ラムカレー、タイのグリーンカレー、四川風(?)スパイスたっぷり麻婆豆腐、肉じゃがにコリアンダーやらクミン、赤唐辛子、胡椒、鬱金、生姜、ニンニクをぶちまけた不思議カレー……、そうそう普通のルーから作ったカレーも今日食べた。

別に元気がめちゃ出たとか、そういうことじゃないが、まあ、雑感を少々
あ、別に誰かを批判しようとかしてないんで、そこんとこ、よろしく

以前にも書いたが、食と医はそもそも同じであるべきものと思う。つまり、日常の食事が、病気の予防であればいいと思っている [1]。まあ、ミノモンタ路線と言われれば、それまでだけどね。

食事で健康という考えのの中でも、現在はスパイスに注目している。スパイスと言ってもハーブだとか香味野菜だとか根菜だとか薬味だとかもここではスパイスと呼ぶことにする。

提供資料

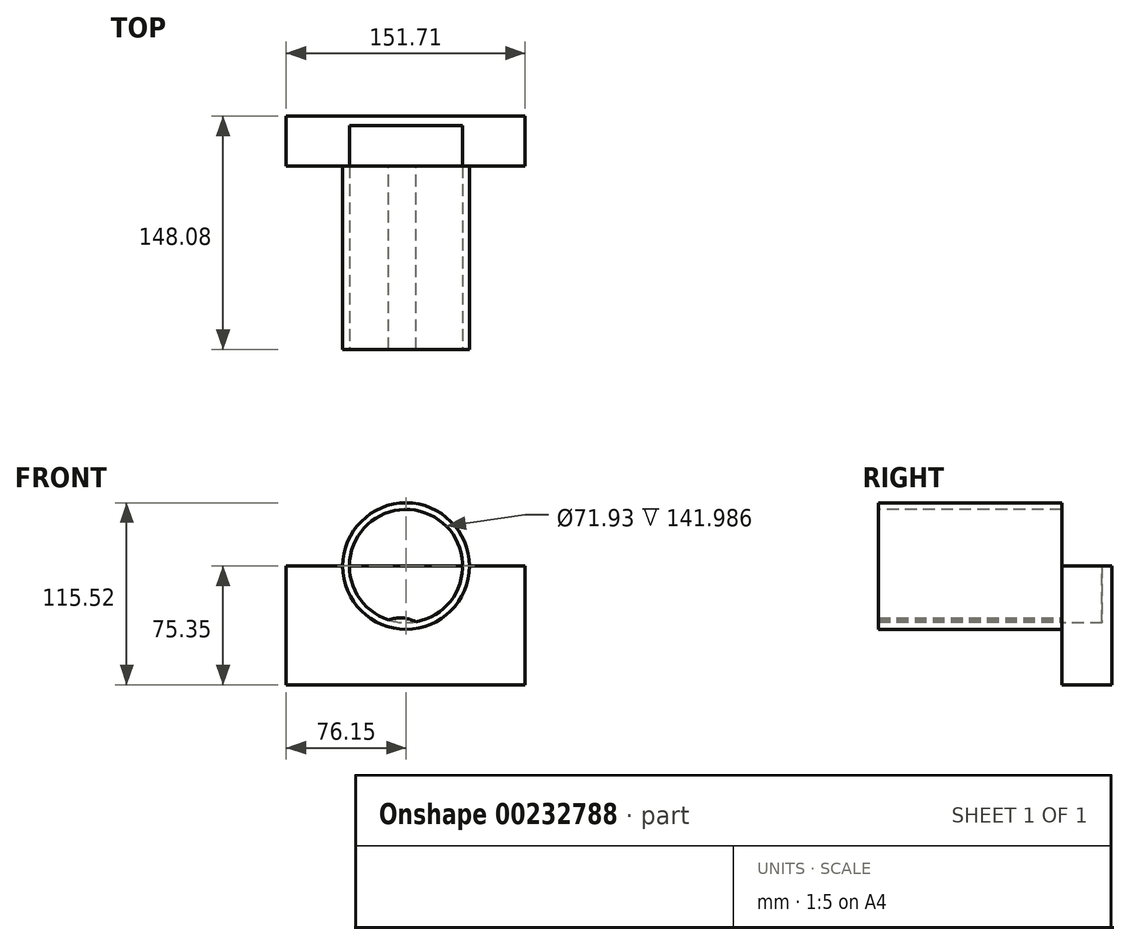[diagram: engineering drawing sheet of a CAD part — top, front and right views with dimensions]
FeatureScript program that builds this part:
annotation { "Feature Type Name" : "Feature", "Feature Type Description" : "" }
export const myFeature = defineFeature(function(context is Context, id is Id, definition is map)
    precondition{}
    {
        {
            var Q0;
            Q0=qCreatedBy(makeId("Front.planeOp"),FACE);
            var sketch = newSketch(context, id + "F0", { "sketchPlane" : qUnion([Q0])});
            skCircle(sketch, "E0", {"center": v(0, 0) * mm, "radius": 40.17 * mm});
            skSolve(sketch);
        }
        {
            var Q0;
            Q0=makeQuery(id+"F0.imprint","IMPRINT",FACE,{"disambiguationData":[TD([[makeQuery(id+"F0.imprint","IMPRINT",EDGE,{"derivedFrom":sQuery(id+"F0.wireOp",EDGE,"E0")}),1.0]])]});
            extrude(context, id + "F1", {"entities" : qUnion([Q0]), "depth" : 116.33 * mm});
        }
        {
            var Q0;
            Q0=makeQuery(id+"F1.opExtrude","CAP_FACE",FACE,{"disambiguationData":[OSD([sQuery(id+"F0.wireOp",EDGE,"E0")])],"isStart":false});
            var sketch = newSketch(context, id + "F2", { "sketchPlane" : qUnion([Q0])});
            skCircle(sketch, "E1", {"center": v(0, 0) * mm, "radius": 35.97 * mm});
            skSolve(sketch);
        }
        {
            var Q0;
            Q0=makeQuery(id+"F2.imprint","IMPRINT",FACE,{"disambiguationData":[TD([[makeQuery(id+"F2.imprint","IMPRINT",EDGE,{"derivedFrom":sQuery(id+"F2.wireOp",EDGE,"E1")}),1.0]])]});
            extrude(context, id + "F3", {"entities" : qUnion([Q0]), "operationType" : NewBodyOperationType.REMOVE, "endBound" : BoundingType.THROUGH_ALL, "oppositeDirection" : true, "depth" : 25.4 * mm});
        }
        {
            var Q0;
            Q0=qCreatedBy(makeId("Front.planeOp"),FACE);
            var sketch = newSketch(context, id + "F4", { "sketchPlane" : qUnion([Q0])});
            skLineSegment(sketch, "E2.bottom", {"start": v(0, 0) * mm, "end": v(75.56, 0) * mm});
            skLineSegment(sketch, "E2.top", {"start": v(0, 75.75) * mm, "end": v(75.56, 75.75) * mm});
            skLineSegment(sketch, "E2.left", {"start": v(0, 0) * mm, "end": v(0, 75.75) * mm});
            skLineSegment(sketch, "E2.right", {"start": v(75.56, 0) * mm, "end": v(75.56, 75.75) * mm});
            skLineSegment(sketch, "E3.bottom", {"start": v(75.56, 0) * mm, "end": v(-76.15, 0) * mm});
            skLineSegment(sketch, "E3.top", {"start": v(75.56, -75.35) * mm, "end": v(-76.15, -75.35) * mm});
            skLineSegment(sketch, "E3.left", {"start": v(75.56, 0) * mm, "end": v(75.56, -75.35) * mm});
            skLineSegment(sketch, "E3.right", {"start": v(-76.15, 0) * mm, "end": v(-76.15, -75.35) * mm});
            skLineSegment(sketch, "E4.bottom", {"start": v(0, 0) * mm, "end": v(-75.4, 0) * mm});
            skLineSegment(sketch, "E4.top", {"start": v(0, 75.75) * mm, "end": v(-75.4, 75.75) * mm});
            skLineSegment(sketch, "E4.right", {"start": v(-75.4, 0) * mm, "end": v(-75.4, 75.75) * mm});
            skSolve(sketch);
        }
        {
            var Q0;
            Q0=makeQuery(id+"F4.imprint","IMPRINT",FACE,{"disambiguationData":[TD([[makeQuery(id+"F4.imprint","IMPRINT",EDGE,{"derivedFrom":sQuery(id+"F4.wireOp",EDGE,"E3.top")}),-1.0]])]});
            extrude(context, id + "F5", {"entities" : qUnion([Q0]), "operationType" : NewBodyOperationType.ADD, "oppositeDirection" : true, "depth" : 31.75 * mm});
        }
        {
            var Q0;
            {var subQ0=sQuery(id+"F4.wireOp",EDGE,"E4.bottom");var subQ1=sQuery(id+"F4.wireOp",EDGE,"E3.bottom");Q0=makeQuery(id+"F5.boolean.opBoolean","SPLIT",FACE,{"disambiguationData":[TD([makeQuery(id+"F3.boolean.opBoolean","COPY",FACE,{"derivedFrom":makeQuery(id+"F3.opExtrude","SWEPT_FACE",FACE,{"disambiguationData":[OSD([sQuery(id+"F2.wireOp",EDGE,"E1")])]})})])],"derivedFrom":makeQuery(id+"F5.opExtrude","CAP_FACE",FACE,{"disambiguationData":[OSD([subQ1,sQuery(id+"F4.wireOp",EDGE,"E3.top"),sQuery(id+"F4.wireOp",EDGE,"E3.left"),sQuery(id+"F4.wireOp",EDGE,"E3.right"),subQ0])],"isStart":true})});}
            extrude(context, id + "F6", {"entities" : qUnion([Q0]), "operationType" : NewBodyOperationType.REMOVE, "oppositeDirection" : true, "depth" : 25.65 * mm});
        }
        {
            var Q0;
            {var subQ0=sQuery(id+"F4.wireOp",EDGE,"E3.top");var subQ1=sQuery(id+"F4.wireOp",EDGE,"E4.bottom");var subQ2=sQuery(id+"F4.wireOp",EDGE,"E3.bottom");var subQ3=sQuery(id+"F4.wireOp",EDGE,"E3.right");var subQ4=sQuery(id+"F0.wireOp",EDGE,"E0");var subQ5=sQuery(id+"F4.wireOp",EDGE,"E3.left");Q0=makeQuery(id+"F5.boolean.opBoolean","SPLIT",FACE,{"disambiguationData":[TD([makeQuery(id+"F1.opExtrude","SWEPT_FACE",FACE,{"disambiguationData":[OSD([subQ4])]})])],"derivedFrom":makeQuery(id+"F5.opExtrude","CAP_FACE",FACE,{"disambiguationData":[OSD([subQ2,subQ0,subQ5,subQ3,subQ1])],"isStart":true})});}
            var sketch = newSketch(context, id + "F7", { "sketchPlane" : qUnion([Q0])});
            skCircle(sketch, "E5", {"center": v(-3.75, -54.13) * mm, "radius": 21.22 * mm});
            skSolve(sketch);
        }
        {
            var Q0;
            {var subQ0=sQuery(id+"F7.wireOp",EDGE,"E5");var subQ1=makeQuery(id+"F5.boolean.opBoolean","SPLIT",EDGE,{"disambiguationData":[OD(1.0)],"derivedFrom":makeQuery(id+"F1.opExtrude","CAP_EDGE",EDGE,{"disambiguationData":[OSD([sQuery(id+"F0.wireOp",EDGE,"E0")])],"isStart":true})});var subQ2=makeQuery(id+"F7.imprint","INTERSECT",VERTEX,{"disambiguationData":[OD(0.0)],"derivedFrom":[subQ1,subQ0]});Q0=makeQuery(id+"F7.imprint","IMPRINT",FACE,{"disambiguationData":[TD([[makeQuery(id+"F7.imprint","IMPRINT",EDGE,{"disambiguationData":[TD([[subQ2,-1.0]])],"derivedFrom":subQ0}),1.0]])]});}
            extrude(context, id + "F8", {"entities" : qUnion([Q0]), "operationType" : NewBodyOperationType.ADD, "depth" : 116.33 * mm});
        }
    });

==

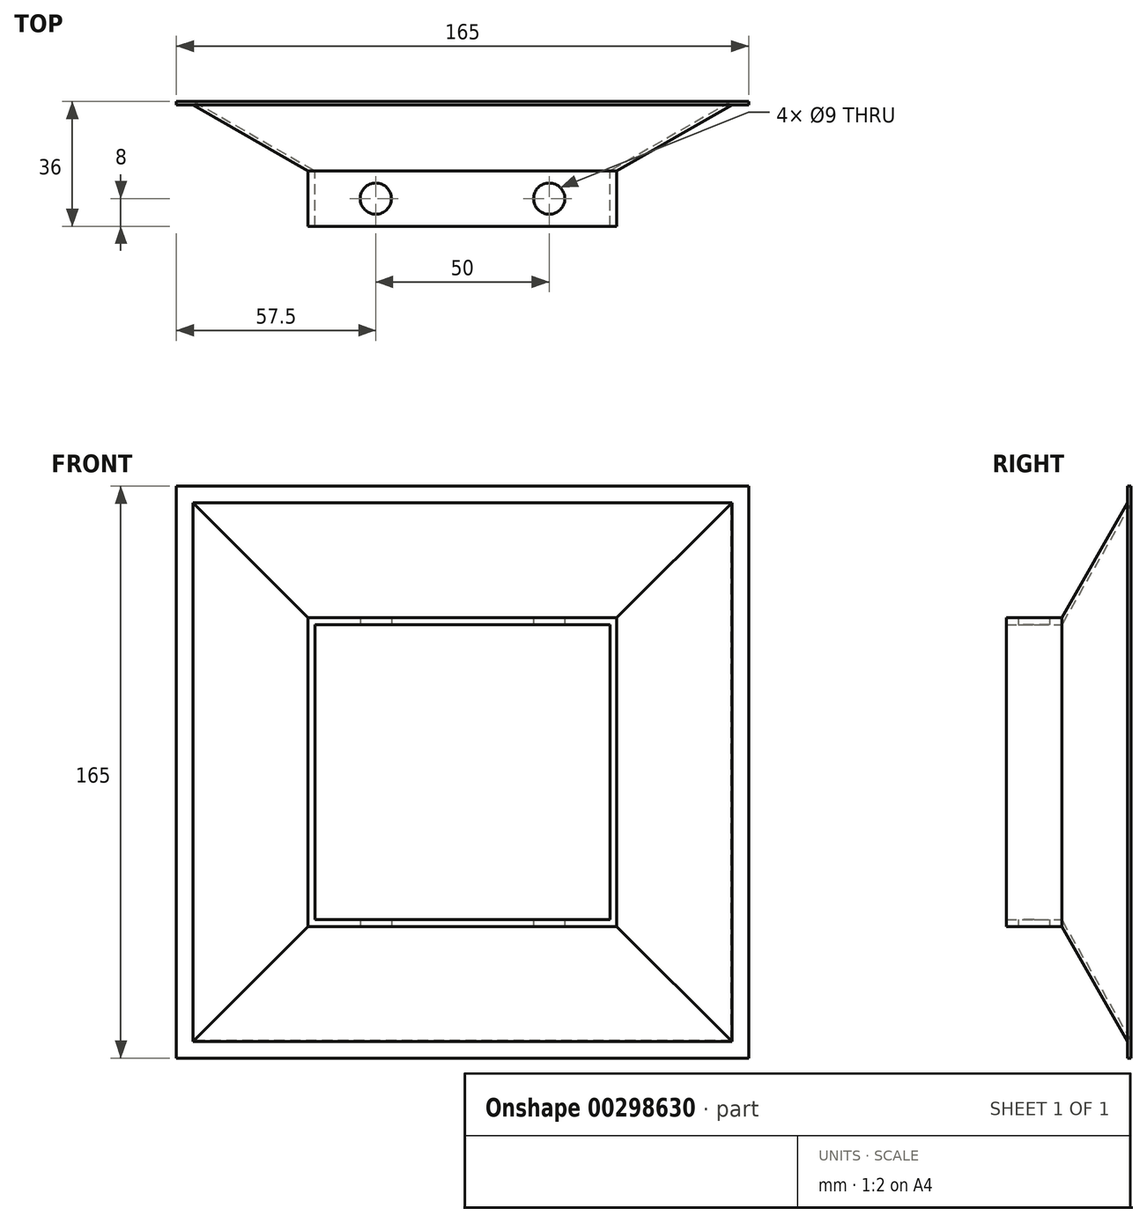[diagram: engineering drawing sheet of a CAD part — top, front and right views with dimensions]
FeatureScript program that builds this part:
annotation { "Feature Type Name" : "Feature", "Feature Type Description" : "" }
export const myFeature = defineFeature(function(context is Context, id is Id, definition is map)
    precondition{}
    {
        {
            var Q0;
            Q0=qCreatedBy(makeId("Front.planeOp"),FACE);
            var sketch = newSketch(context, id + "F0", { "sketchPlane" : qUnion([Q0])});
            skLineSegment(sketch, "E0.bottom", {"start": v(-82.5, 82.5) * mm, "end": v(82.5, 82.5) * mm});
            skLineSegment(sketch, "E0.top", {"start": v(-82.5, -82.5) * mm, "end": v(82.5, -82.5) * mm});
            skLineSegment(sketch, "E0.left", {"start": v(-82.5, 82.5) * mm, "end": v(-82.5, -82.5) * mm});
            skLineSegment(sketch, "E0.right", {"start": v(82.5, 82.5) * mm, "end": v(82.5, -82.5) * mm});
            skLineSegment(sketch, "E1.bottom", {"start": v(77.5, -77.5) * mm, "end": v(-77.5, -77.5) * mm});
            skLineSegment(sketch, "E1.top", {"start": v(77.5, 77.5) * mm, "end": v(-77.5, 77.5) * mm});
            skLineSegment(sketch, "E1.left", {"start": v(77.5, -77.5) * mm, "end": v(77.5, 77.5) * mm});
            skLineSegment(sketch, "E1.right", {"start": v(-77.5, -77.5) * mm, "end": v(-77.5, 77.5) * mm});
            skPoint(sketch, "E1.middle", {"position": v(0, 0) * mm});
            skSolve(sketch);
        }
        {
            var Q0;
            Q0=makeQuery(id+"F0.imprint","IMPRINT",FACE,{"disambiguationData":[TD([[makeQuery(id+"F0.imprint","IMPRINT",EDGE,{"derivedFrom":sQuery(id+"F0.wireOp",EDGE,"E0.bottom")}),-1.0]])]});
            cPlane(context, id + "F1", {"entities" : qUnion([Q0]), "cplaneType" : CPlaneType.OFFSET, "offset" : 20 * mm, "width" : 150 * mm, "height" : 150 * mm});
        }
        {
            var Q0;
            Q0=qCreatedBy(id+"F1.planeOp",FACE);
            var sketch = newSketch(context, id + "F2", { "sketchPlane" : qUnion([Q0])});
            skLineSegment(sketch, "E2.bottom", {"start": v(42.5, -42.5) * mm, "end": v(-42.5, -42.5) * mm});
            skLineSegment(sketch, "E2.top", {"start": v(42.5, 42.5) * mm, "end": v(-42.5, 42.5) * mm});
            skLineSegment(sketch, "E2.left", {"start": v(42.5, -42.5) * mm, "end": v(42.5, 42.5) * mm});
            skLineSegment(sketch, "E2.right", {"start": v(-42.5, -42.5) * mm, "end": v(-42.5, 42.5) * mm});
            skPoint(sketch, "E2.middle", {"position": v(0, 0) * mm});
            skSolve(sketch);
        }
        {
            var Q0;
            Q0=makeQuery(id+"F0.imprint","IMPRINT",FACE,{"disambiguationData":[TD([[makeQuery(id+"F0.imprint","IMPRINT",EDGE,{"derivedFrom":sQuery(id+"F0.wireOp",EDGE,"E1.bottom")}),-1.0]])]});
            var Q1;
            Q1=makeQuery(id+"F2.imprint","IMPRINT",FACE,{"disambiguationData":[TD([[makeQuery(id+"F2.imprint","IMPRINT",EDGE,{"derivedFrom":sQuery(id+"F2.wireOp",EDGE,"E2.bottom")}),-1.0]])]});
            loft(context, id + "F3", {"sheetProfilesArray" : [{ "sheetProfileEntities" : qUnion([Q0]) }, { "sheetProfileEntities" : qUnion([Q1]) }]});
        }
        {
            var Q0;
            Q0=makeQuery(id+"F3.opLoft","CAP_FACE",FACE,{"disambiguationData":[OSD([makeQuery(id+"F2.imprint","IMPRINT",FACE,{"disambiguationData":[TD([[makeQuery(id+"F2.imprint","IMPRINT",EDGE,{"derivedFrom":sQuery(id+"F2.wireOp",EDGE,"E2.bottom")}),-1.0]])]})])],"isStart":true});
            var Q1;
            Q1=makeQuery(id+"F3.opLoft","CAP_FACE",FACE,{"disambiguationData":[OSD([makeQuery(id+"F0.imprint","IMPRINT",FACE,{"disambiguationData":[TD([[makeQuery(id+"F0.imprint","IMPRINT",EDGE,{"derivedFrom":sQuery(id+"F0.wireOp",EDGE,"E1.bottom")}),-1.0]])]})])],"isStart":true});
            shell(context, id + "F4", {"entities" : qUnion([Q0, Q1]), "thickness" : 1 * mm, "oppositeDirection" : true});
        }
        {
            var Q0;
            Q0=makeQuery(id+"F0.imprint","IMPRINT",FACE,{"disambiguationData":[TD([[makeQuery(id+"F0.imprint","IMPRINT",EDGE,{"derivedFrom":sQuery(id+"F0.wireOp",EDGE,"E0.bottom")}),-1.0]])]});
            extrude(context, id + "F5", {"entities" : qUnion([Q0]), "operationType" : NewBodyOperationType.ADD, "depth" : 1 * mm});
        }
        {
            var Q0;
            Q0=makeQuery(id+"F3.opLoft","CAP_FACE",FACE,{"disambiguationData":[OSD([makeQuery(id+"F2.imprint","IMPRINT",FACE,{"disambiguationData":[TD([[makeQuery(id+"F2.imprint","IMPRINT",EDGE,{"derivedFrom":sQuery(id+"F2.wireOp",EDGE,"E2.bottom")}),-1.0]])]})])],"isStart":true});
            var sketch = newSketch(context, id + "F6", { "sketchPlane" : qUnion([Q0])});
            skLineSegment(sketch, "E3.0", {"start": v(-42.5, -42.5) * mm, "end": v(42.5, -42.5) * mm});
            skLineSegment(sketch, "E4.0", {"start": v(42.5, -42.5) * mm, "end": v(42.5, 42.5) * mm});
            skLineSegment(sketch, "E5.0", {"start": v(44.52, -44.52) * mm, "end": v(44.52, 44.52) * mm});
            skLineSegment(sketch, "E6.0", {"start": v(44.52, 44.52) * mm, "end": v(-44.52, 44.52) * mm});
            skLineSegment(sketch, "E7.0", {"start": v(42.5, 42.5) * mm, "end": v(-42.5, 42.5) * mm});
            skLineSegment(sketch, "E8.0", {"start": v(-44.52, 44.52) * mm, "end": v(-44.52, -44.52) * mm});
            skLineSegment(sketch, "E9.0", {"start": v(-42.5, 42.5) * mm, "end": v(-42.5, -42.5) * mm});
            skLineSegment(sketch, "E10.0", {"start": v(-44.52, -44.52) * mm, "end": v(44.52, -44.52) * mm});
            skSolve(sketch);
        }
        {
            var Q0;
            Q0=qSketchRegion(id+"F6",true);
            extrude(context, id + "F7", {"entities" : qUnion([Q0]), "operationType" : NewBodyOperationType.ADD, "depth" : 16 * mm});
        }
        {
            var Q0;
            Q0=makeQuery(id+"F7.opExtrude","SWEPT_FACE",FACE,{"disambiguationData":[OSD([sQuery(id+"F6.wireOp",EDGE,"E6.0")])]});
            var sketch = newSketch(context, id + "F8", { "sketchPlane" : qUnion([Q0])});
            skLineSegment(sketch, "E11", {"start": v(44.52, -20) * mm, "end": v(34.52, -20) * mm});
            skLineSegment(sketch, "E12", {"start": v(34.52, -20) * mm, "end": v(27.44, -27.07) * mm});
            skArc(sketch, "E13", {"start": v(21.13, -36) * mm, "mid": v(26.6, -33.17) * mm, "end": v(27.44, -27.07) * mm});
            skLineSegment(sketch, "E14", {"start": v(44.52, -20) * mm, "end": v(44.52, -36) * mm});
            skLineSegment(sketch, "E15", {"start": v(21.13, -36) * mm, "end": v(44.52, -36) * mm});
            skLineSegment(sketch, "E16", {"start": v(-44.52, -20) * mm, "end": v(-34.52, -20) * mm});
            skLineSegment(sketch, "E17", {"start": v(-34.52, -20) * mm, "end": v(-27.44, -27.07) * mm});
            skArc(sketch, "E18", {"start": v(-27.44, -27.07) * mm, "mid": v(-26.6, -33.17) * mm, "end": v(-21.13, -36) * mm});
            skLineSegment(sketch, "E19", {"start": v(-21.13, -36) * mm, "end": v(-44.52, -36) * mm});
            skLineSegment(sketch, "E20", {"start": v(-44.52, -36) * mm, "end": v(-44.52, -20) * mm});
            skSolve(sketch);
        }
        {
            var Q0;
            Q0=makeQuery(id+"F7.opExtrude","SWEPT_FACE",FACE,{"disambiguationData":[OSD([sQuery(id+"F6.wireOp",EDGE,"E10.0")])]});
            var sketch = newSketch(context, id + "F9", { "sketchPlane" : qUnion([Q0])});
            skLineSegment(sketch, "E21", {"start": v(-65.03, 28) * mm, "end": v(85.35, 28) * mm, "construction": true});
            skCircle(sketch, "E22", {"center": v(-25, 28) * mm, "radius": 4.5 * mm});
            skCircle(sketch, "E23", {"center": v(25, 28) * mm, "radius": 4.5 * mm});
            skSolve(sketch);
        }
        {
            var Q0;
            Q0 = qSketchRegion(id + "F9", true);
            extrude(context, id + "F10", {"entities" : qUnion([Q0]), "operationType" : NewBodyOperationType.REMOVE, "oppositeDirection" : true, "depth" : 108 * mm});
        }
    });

課題 A
本文の内容を2文にまとめてください。
課題 B
本文で筆者がスパイスに注目しているのは、どのような考えに基づくものか。本文に沿って1〜2文で説明してください。
課題 C
本文の「以前にも書いたが、食と医はそもそも同じであるべきものと思う。」という文を英語に訳してください。

解答例 A
筆者は今日、ラムカレー、タイのグリーンカレー、スパイスたっぷりの麻婆豆腐、スパイスを加えた肉じゃがのカレー、普通のルーから作ったカレーを食べた。筆者は食と医はそもそも同じであるべきで、日常の食事が病気の予防になればよいと考えており、その中で現在スパイスに注目していて、ハーブや香味野菜、根菜、薬味もスパイスと呼ぶことにしている。

解答例 B
筆者は、食と医はそもそも同じであるべきもので、日常の食事が病気の予防になればよいと考えている。その「食事で健康」という考えの中で、現在スパイスに注目している。

解答例 C
As I have written before, I think food and medicine should fundamentally be one and the same.